'''
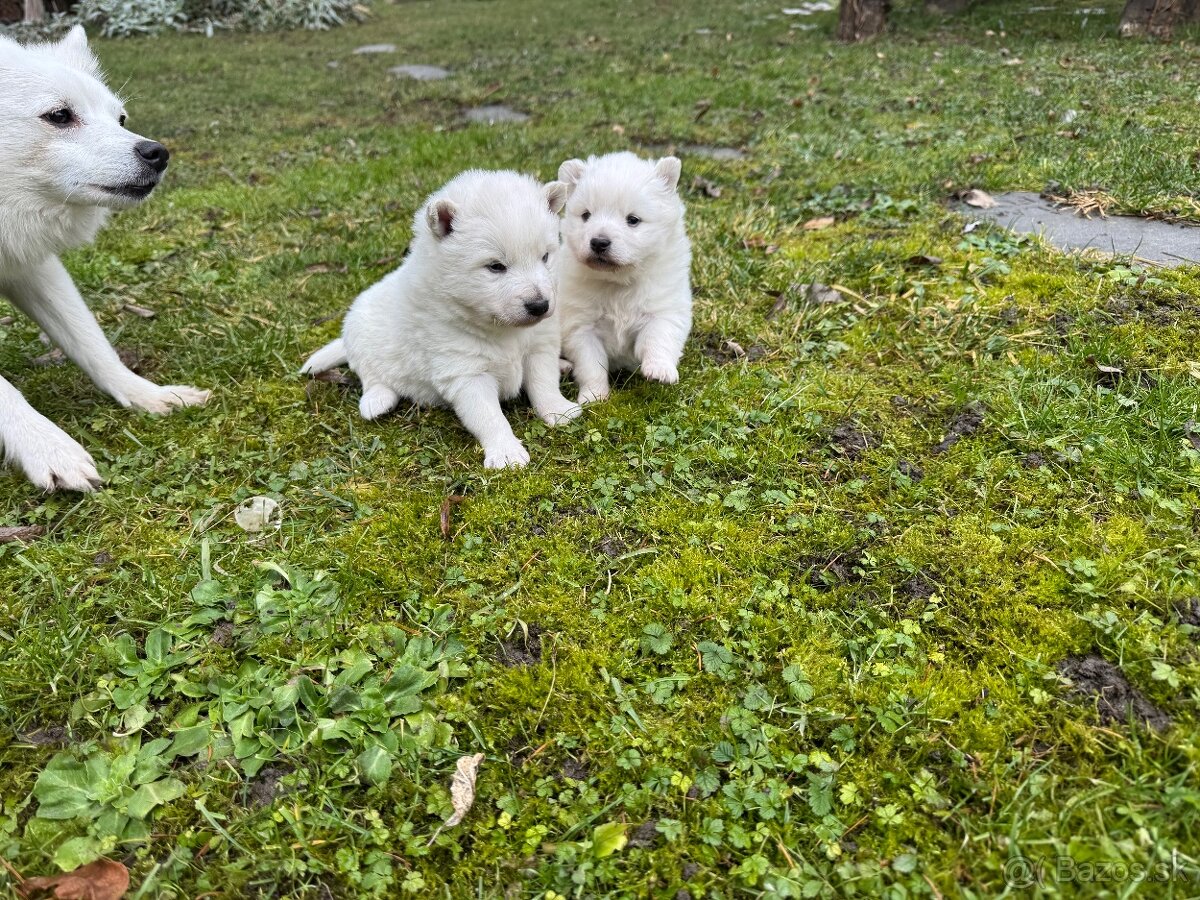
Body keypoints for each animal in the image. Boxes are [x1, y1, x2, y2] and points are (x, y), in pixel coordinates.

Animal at [0, 26, 211, 494]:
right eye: (60, 115)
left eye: (121, 119)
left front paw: (147, 395)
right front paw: (47, 447)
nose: (158, 153)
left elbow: (91, 343)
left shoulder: (31, 267)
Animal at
'''
◆ **EXERCISE DIRECTIONS**
Be exact. Write out all the entries and omit the pictures.

◆ **OUTPUT FOR THIS TASK**
Body keypoints for each animal in the image. Boxes are [x1, y1, x2, y2] and points are (x, y), in pixel coordinates.

Animal at [0, 26, 211, 494]:
right eye: (60, 115)
left eye: (121, 119)
left front paw: (147, 395)
right front paw: (47, 447)
nose: (158, 153)
left elbow: (91, 343)
left shoulder: (31, 267)
Animal at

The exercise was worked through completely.